Thursday, 25 Apr 2024

Amid U.S. election uncertainty, Fed likely to lay low this week

WASHINGTON (Reuters) – The Federal Reserve is scheduled to release its latest policy statement on Thursday after two days of debate in which policymakers lacked a critical piece of information: who will run the United States for the next four years.

FILE PHOTO: Federal Reserve Board building on Constitution Avenue is pictured in Washington, U.S., March 19, 2019. REUTERS/Leah Millis

With the final result of Tuesday’s presidential election still uncertain, the U.S. central bank’s policy-setting Federal Open Market Committee is expected to stick closely to its last statement and repeat its pledge to do whatever it can to help the economy through the coronavirus-triggered recession.

Until it’s clear who the next U.S. president will be, “it is the wrong time to be in the public eye,” said William English, a former head of the Fed’s monetary affairs division and now a professor at the Yale School of Management.

“They mostly don’t want to be a source of any additional uncertainty at this point. So they’d aim for a pretty quiet meeting,” he said in a recent interview with Reuters.

The Fed’s latest policy statement, due to be released at 2 p.m. EST (1900 GMT), will update the central bank’s view of the economy and likely repeat its prior promise to keep its key overnight interest rate near zero until the U.S. labor market returns to “maximum” employment and inflation is on track to exceed the 2% target “for some time.”

Fed Chair Jerome Powell is scheduled to hold a news conference at 2:30 p.m. EST.

Graphic – The risks facing the Fed – Inflation:

Financial markets, at least, reacted calmly on Wednesday to the unresolved presidential election – relieving the Fed of a possible additional problem. Major U.S. stock indexes rose for a third straight day while U.S. Treasury yields fell. Cornerstone Macro analyst Roberto Perli said the decline in yields provided “no fundamental story to tell” about investor perceptions of election-related risk or the path of the economic recovery.

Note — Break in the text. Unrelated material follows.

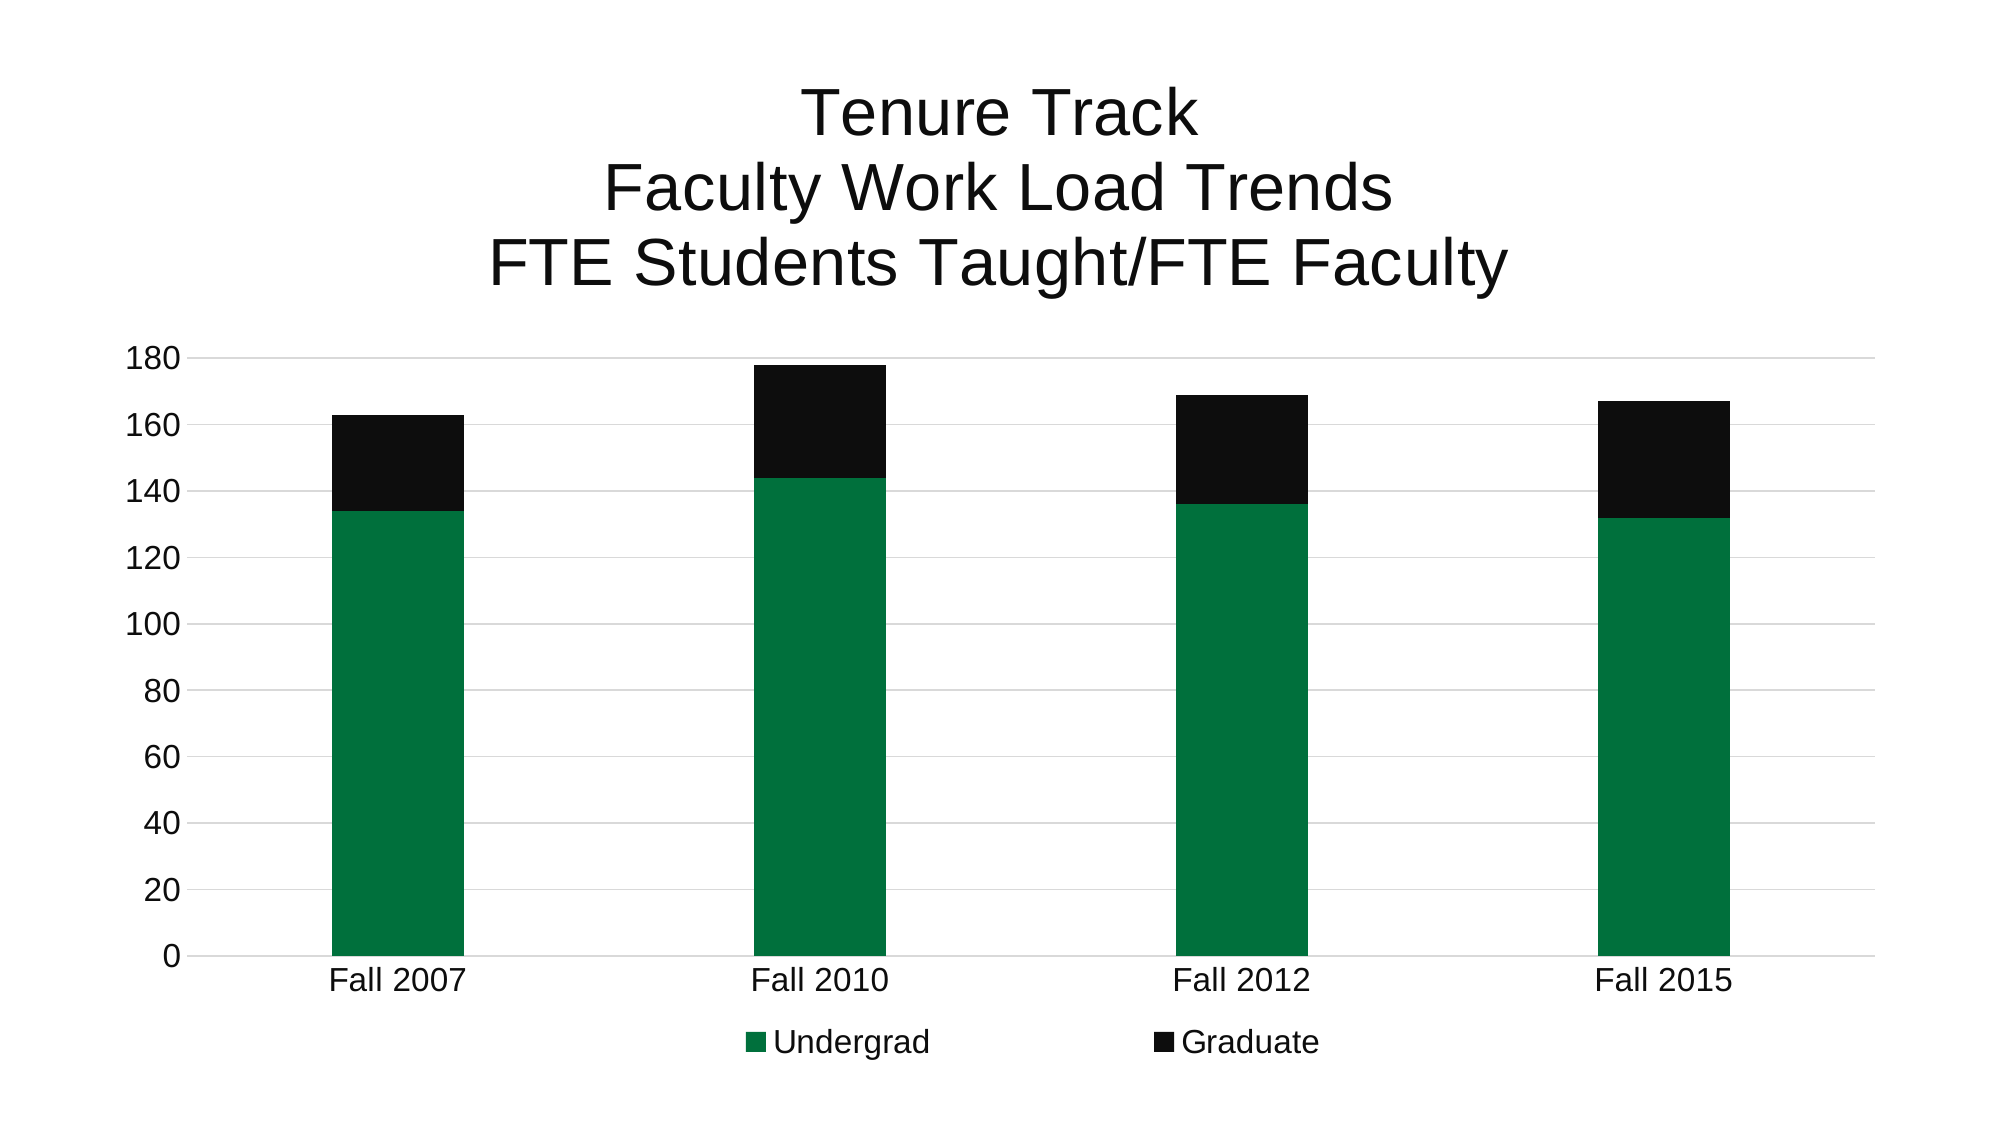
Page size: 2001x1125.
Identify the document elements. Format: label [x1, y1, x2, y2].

chart [88, 24, 1912, 1080]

The policies expected to be embraced by Democratic presidential nominee Joe Biden if he is ultimately declared the winner of Tuesday’s election may be starkly different from those that would be pursued by Republican President Donald Trump in a second term and could reshape the outlook among investors for U.S. fiscal and health policy, and expectations about growth and inflation.

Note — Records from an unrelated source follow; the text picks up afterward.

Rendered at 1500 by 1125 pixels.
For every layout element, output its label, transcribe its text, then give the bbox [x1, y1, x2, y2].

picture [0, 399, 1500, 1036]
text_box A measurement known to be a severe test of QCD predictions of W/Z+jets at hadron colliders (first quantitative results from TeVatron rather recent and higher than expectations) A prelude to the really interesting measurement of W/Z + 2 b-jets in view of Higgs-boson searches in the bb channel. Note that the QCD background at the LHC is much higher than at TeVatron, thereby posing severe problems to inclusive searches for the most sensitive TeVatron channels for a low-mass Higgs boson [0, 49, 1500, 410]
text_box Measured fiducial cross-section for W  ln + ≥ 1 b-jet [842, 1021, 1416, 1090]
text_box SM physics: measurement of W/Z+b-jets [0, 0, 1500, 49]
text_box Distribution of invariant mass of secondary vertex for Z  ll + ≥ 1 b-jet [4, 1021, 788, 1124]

As of Thursday afternoon, votes were still being counted in a number of battleground states, with Biden leading in two critical Midwestern states that could tip the election in his favor.

‘PROLONGED PROCESS’

What may be required of the central bank in coming months hinges on not just the policies the next president pursues, but what is approved by a Congress that is expected to remain divided, with Democrats controlling the House of Representatives and Republicans leading the Senate. In the run-up to the election the two chambers could not agree on further fiscal measures to support the economy as the virus continued to spread.

More than 232,000 people have died in the United States from COVID-19, the disease caused by the virus.

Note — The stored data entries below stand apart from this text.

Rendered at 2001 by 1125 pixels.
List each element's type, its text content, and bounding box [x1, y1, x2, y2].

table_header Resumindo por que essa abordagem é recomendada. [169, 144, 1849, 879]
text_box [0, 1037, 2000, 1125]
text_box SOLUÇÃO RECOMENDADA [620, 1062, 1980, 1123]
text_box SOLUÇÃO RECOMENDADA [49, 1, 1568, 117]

The recession stemming from that health crisis has left millions out of work. As of September, it was estimated that the number of people employed was about 12 million below what it would have been if the pre-pandemic pace of job growth had continued from March onward. The U.S. Labor Department is scheduled to release its closely watched monthly employment report for October on Friday, with many analysts suggesting the job growth pace is slowing to a point where it may require years to fully rebound.

Graphic – The risks facing the Fed – Jobs:

Nonfarm payrolls are expected to have grown by 600,000 last month, according to a Reuters poll of economists. The average monthly gain from May through September was 2.2 million jobs.

“A full recovery of jobs … will be a prolonged process, one that will be primarily dictated by the health crisis,” Rubeela Farooqi, chief U.S. economist for High Frequency Economics, wrote this week.